L'avant-garde de la manipulation

Par le CICNS (août 2013)  

La MIVILUDES et les associations antisectes développent depuis un certain nombre d’années l’idée que ces mouvements péjorativement baptisés « sectes » sont le siège de manipulations mentales sophistiquées - des techniques qui seraient supposées priver le citoyen de son libre arbitre (voir notre analyse sur le sujet).

Dans le même temps, les instituts de neuromarketing progressent à pas de géant pour tenter d’induire l’acte d’achat par suggestion plus ou moins consciente chez le citoyen, réduit pour l’occasion à sa fonction de consommateur compulsif (un exemple récent dans lequel « une agence de marketing et un groupe de télévision viennent de créer une publicité uniquement perceptible par les voyageurs endormis dans les trains » lorsqu’ils « posent leur tête sur la vitre » à travers « un phénomène de diffusion sonore qui atteint l'oreille interne grâce aux vibrations du crâne »).

Dans une société gangrénée par le tout économique, l’acte d’achat est sacralisé ; tous les moyens sont bons pour le provoquer. Dès lors qu’un citoyen cherche de nouveaux horizons spirituels, thérapeutiques, éducatifs pour sortir de ce cadre oppressant, il fait partie d’une « secte », il devient la cible du système qui cherche à le décrédibiliser ou le déresponsabiliser : ce citoyen est forcément « manipulé mentalement » et subit une « dérive sectaire ».

Clairement, un organisme tel que la MIVILUDES n’a pas pour mission de défendre les individus et la famille, mais a pour objet (de façon consciente ou inconsciente) la défense du système en place, quelles qu’en soient ses dérives.

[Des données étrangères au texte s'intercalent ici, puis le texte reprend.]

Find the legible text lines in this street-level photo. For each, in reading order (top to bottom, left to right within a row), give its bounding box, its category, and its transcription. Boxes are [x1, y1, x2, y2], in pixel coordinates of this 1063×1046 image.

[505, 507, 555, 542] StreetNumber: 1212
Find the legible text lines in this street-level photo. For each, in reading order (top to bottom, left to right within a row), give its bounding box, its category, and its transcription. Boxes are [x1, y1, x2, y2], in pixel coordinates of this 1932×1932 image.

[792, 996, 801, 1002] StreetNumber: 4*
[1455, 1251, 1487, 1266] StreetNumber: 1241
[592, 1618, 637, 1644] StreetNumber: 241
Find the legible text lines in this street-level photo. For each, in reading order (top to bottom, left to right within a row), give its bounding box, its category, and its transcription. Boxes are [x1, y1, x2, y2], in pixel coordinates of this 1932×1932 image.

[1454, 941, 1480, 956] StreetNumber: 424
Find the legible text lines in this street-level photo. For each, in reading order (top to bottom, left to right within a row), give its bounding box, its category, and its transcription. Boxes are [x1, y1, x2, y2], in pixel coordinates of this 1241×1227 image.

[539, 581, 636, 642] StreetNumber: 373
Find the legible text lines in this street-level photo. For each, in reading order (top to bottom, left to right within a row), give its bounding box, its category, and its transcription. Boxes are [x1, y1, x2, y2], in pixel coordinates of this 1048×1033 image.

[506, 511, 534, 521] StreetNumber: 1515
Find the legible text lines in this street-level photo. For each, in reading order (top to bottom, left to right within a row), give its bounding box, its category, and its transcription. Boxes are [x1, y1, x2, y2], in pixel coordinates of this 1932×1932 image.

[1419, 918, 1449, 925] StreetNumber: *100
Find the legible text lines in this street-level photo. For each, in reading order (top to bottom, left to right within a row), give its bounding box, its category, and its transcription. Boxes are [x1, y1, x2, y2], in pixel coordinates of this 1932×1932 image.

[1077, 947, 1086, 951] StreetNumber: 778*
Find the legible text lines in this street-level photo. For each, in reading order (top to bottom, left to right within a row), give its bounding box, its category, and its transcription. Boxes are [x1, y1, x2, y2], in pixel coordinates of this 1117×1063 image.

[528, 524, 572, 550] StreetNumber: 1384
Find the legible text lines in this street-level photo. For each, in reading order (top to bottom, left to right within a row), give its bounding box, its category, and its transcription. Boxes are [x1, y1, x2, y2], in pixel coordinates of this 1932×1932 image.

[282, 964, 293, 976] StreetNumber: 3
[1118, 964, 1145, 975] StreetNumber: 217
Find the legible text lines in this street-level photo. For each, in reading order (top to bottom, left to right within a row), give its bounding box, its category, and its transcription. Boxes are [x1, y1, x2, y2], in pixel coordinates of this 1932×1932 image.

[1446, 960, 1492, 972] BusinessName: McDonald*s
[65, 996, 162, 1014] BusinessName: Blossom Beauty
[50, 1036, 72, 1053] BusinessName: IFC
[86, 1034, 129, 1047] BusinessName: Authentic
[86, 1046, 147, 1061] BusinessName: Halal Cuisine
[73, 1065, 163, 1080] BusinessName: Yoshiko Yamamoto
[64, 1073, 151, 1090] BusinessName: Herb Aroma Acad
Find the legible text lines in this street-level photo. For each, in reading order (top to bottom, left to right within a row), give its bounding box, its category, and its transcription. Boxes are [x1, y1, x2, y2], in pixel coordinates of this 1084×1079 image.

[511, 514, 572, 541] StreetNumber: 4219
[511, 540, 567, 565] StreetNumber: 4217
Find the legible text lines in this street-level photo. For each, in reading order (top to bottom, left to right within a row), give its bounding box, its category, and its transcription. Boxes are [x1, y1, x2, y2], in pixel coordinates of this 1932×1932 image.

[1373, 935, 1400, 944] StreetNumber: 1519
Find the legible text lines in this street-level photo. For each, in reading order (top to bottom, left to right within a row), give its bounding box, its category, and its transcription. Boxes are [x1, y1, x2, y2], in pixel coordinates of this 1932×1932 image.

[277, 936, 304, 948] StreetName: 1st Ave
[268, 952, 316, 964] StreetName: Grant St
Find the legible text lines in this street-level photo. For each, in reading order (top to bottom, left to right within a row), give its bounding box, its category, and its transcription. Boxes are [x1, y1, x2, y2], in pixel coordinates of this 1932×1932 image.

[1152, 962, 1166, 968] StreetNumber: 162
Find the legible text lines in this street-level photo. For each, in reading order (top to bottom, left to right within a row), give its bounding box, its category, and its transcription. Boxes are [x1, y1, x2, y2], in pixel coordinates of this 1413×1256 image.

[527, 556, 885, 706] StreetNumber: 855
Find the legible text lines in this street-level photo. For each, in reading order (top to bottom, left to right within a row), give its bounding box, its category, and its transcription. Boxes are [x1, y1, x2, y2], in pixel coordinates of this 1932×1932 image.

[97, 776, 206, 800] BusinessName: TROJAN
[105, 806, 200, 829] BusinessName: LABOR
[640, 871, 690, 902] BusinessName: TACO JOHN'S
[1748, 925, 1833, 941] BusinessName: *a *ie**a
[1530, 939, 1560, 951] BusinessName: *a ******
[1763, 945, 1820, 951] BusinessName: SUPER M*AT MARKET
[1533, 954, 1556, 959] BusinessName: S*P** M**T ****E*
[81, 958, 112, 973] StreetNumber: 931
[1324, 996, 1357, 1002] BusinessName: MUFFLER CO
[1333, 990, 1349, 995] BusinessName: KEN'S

Sinon, il y a longtemps que ce type d’activités marketing, et bien d’autres activités aliénantes, seraient déclarées « dérives sectaires » (bien que cette notion est dévoyée, mais au moins par souci de cohérence). La défense de l’individu n’est que le slogan marketing de la mission et des pouvoirs publics, utilisé pour mettre au pas les tentatives de changement qui dérangent.